### Action item
Restate word for word, and only, the lines that extend from the line containing "stakeholders | $20,000 |" through the end of the records below.

Record set START

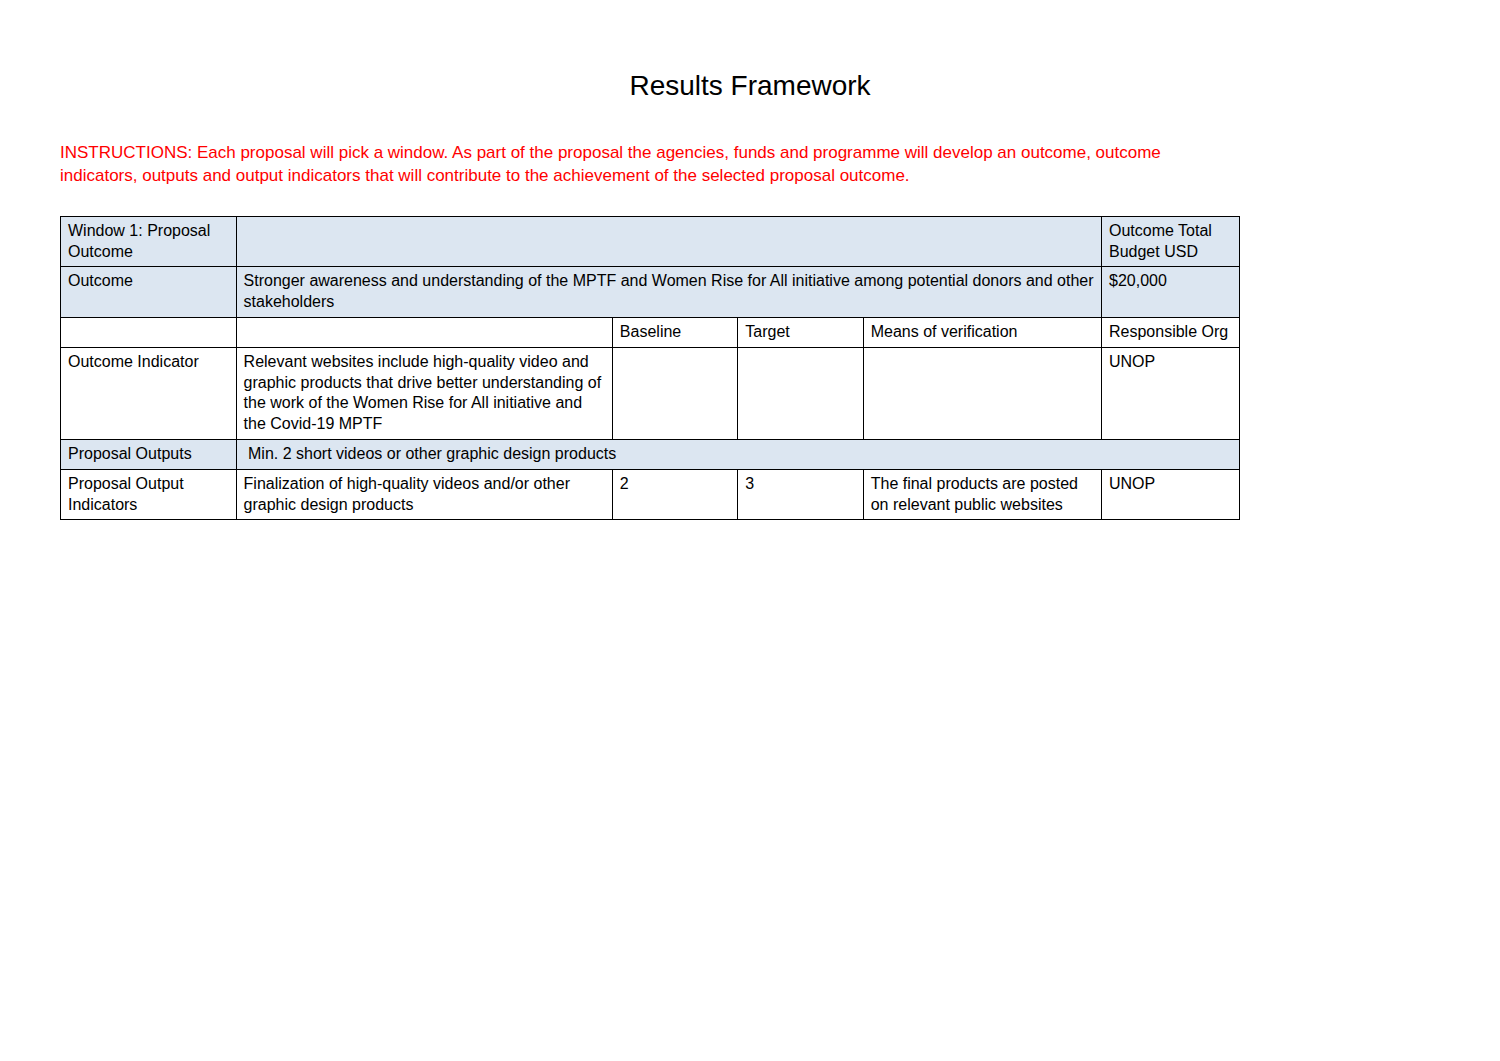Results Framework
INSTRUCTIONS: Each proposal will pick a window. As part of the proposal the agencies, funds and programme will develop an outcome, outcome indicators, outputs and output indicators that will contribute to the achievement of the selected proposal outcome.
| Window 1: Proposal Outcome | | Outcome Total Budget USD |
| Outcome | Stronger awareness and understanding of the MPTF and Women Rise for All initiative among potential donors and other stakeholders | $20,000 |
| | | Baseline | Target | Means of verification | Responsible Org |
| Outcome Indicator | Relevant websites include high-quality video and graphic products that drive better understanding of the work of the Women Rise for All initiative and the Covid-19 MPTF | | | | UNOP |
| Proposal Outputs | Min. 2 short videos or other graphic design products |
| Proposal Output Indicators | Finalization of high-quality videos and/or other graphic design products | 2 | 3 | The final products are posted on relevant public websites | UNOP |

Record set END

### Answer space
| Outcome | Stronger awareness and understanding of the MPTF and Women Rise for All initiative among potential donors and other stakeholders | $20,000 |
| | | Baseline | Target | Means of verification | Responsible Org |
| Outcome Indicator | Relevant websites include high-quality video and graphic products that drive better understanding of the work of the Women Rise for All initiative and the Covid-19 MPTF | | | | UNOP |
| Proposal Outputs | Min. 2 short videos or other graphic design products |
| Proposal Output Indicators | Finalization of high-quality videos and/or other graphic design products | 2 | 3 | The final products are posted on relevant public websites | UNOP |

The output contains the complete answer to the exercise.